**Directions**: Set down, please, exactly the lines below that run from the line with "597 411 5.70" to the line with "1335 813 17.88", both lines included.

Scene geometry reasoning data

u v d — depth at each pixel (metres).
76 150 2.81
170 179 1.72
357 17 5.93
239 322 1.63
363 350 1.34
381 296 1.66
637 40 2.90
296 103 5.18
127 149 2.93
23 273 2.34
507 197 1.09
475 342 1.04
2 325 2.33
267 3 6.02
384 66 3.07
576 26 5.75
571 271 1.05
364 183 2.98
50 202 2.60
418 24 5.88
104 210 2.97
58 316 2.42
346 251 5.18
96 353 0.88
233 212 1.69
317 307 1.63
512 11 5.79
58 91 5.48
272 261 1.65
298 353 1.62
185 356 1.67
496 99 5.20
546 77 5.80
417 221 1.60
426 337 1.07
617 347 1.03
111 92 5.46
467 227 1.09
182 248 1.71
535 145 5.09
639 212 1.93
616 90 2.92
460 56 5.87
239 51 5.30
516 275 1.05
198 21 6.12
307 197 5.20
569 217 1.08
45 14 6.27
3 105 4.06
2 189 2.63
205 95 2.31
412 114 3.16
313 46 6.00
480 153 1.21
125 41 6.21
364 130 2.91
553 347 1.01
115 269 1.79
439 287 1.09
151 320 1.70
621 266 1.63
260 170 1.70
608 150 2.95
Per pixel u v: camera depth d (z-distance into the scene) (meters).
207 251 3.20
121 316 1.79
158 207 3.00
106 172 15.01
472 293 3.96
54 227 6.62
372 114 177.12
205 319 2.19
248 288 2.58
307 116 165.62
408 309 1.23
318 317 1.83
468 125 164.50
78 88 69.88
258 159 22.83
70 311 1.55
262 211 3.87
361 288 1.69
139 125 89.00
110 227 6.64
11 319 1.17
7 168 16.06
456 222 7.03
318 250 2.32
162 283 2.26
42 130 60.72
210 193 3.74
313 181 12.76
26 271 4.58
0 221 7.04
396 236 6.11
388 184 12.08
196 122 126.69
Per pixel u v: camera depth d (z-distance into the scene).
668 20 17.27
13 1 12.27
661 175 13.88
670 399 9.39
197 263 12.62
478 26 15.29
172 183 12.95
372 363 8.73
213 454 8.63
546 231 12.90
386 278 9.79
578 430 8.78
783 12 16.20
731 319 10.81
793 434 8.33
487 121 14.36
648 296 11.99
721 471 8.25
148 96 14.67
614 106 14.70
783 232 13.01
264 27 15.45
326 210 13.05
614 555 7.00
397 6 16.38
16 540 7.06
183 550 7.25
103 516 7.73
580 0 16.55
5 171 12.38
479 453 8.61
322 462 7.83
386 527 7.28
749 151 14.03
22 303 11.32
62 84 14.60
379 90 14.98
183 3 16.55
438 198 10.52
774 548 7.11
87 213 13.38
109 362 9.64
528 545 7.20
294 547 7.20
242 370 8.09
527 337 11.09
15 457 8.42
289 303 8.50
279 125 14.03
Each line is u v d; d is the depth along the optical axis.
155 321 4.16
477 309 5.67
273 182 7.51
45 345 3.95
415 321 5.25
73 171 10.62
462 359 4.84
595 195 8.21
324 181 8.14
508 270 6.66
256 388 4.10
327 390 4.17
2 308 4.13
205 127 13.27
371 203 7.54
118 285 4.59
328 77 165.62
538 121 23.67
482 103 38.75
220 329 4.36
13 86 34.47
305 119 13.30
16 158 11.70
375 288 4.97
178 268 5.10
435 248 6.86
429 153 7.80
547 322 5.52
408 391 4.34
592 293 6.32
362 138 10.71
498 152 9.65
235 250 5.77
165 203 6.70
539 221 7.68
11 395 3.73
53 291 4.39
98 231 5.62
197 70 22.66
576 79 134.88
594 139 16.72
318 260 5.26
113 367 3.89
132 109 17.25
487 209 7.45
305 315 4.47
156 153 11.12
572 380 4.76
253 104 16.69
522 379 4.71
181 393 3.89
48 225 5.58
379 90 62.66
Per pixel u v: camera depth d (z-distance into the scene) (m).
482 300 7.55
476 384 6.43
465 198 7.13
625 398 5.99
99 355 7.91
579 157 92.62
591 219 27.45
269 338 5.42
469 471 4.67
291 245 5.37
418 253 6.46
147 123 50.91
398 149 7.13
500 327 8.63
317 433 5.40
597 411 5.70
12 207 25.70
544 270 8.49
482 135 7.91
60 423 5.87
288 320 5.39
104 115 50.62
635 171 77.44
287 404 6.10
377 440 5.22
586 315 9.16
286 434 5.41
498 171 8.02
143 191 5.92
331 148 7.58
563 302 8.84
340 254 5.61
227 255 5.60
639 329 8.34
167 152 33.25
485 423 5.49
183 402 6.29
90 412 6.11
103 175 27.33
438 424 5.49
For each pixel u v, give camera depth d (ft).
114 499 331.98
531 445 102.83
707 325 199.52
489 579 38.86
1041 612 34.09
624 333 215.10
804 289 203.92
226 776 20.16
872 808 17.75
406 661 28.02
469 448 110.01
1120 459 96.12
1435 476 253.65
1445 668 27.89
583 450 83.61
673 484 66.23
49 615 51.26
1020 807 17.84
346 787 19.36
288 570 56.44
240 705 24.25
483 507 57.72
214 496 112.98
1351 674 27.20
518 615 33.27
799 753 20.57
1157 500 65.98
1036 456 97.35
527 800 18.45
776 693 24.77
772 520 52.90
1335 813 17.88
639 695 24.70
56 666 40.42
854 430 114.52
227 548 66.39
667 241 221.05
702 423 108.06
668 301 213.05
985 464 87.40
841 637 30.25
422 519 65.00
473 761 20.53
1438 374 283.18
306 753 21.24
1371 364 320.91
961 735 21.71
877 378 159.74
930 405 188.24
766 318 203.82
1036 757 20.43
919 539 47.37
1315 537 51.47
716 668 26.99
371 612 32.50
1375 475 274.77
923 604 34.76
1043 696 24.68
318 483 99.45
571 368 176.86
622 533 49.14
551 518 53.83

**Solution to this task**:
597 411 5.70
12 207 25.70
544 270 8.49
482 135 7.91
60 423 5.87
288 320 5.39
104 115 50.62
635 171 77.44
287 404 6.10
377 440 5.22
586 315 9.16
286 434 5.41
498 171 8.02
143 191 5.92
331 148 7.58
563 302 8.84
340 254 5.61
227 255 5.60
639 329 8.34
167 152 33.25
485 423 5.49
183 402 6.29
90 412 6.11
103 175 27.33
438 424 5.49
For each pixel u v, give camera depth d (ft).
114 499 331.98
531 445 102.83
707 325 199.52
489 579 38.86
1041 612 34.09
624 333 215.10
804 289 203.92
226 776 20.16
872 808 17.75
406 661 28.02
469 448 110.01
1120 459 96.12
1435 476 253.65
1445 668 27.89
583 450 83.61
673 484 66.23
49 615 51.26
1020 807 17.84
346 787 19.36
288 570 56.44
240 705 24.25
483 507 57.72
214 496 112.98
1351 674 27.20
518 615 33.27
799 753 20.57
1157 500 65.98
1036 456 97.35
527 800 18.45
776 693 24.77
772 520 52.90
1335 813 17.88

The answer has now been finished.